Я наливаю в миску моей фирменной, очень наваристой ухи, в сущности, это уже не уха, а как бы рыбное рагу с незначительной примесью картошки, слегка поколебавшись, добавляю внушительный бутерброд с полукопчёной «краковской», но колеблюсь я вовсе не от жадности, а потому только, что всё ведь, вообще-то, рассчитано.
- Вот, как говорится, чем богаты... Да что ж ты спрессовался, скомкался весь, сядь по людски, а то мало ведь поместится!

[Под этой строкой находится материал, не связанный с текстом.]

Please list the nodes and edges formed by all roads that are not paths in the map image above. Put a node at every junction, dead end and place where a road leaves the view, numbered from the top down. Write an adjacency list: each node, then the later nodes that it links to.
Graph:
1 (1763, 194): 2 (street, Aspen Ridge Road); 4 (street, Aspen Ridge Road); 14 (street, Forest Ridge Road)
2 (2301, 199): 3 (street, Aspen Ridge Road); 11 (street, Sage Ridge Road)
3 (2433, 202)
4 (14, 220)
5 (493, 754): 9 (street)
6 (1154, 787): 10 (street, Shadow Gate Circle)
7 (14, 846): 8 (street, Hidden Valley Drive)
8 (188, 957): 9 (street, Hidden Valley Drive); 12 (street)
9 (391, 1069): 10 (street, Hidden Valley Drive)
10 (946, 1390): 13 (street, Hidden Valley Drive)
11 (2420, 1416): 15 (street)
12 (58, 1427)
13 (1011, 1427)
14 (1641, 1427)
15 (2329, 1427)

- Ничего, достаточно поместится, вот увидите, - гость улыбается чуть-чуть, чуть-чуть распрямляет плечи. И принимается-таки за еду.
И пока он насыщается, я довольно бесцеремонно разглядываю его. Занятый едой, он, конечно же, чувствует мой взгляд, но, судя по всему, аппетит у него от этого не портится.

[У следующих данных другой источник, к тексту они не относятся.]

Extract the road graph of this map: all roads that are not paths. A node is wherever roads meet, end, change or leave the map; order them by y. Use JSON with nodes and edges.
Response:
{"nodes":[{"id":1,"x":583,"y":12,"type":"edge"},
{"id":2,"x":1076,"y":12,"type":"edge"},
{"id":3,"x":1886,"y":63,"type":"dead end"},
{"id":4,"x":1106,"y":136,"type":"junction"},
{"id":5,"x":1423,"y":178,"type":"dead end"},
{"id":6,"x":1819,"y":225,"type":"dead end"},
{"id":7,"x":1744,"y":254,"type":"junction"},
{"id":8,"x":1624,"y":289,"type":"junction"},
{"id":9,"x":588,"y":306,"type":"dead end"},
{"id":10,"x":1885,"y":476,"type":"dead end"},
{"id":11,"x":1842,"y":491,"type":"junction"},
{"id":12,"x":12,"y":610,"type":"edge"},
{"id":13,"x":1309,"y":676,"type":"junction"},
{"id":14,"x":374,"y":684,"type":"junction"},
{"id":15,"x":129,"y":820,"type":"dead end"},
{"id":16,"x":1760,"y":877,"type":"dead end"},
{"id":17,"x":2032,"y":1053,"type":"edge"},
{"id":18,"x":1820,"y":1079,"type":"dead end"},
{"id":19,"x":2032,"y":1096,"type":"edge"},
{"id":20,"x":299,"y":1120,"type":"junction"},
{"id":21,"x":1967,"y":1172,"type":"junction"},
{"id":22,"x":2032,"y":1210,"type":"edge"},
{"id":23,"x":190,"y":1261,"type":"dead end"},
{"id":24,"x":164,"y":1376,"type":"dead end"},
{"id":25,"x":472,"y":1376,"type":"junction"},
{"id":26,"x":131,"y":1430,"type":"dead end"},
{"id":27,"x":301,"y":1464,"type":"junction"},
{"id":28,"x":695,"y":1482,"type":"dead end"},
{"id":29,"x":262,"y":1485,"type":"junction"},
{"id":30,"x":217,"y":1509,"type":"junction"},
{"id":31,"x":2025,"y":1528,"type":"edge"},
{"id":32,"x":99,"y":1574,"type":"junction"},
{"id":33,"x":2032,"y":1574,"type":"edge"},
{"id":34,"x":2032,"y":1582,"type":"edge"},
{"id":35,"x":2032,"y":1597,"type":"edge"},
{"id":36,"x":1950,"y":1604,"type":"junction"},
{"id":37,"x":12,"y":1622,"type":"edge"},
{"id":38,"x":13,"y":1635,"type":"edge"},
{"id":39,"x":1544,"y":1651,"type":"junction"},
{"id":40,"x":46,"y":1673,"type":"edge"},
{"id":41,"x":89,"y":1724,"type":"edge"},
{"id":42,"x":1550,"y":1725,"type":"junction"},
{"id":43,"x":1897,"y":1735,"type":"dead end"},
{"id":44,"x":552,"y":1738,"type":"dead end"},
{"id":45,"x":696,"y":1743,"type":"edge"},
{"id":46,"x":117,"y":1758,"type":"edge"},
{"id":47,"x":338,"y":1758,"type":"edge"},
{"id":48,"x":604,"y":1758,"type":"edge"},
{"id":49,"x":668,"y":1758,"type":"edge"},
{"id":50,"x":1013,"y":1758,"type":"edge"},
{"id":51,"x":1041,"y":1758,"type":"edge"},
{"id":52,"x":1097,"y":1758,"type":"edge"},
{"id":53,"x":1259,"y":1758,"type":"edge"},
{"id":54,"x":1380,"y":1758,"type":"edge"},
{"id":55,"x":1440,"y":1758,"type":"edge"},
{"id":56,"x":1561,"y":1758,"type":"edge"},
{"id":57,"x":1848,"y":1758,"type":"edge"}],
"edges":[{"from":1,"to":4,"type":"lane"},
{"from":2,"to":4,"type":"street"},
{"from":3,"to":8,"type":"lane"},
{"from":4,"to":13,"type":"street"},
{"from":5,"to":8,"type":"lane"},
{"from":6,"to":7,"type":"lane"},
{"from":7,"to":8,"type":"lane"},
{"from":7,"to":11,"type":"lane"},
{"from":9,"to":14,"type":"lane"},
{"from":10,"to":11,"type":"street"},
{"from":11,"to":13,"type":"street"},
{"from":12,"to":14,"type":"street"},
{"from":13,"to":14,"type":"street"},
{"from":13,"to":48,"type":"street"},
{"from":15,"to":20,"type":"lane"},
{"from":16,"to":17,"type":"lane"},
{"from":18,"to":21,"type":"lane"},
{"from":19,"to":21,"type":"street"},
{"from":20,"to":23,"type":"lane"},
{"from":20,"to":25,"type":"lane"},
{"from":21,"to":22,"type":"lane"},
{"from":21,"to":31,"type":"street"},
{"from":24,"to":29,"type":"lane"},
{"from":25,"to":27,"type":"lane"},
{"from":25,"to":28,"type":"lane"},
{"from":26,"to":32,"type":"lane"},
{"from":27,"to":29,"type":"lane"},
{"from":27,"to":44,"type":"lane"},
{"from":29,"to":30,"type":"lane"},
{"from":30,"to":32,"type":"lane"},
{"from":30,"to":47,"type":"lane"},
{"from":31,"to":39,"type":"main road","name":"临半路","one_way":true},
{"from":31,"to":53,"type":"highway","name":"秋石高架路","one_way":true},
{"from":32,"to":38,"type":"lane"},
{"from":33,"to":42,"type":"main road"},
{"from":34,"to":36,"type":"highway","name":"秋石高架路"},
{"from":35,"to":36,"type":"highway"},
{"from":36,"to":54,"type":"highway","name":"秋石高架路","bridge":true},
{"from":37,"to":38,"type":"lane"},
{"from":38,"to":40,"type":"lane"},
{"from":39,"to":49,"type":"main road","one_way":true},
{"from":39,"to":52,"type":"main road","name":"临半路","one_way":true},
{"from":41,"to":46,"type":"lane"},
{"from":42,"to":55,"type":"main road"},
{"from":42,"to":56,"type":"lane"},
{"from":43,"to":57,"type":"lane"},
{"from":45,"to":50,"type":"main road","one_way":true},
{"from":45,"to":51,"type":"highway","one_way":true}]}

Спохватившись, я ставлю на огонь покрытый ядрёной копотью чайник - нарочно не чищу, чтоб солидно смотрелся - чайник почти сразу закипает, потому что кипел совсем недавно. А мой гость уже,слышу, шкрябает ложкой по дну посудины. Он весьма резво приканчивает основное блюдо, даже рыбных косточек не остаётся почти, берётся было за бутерброд, но, вспомнив про чай, с видимым усилием приостанавливает работу челюстей.
А чай уже и готов. Наливаю ему, а заодно себе, придвигаю поближе к парню баночку с сахаром, он кладёт две ложечки и пытливо смотрит на меня, я, разумеется, жестом поощряю, валяй, мол, гость удваивает дозу и передаёт инструмент мне, а я уж своей рукой черпаю для него из моей сахарницы дважды. Потом мы сосредоточенно предаемся чаепитию, смачно прихлёбываем да потеем, созерцая отражающиеся в кружках созвездия
А потом гость идёт к воде мыть посуду - свою и мою - а я, развалившись на тёплом лохматом лежбище, задумчиво изучаю его костлявую спину, пытаясь по ней, а также прочем, что ещё удаётся различить в колеблющемся слабом свете прогорающего костра, сочинить судьбу этого незнакомого человека. Но ещё, разумеется, умиляюсь собственному великодушию, неизвестно перед кем мысленно оправдываясь: «Пустяки, так на моём месте поступил бы каждый...»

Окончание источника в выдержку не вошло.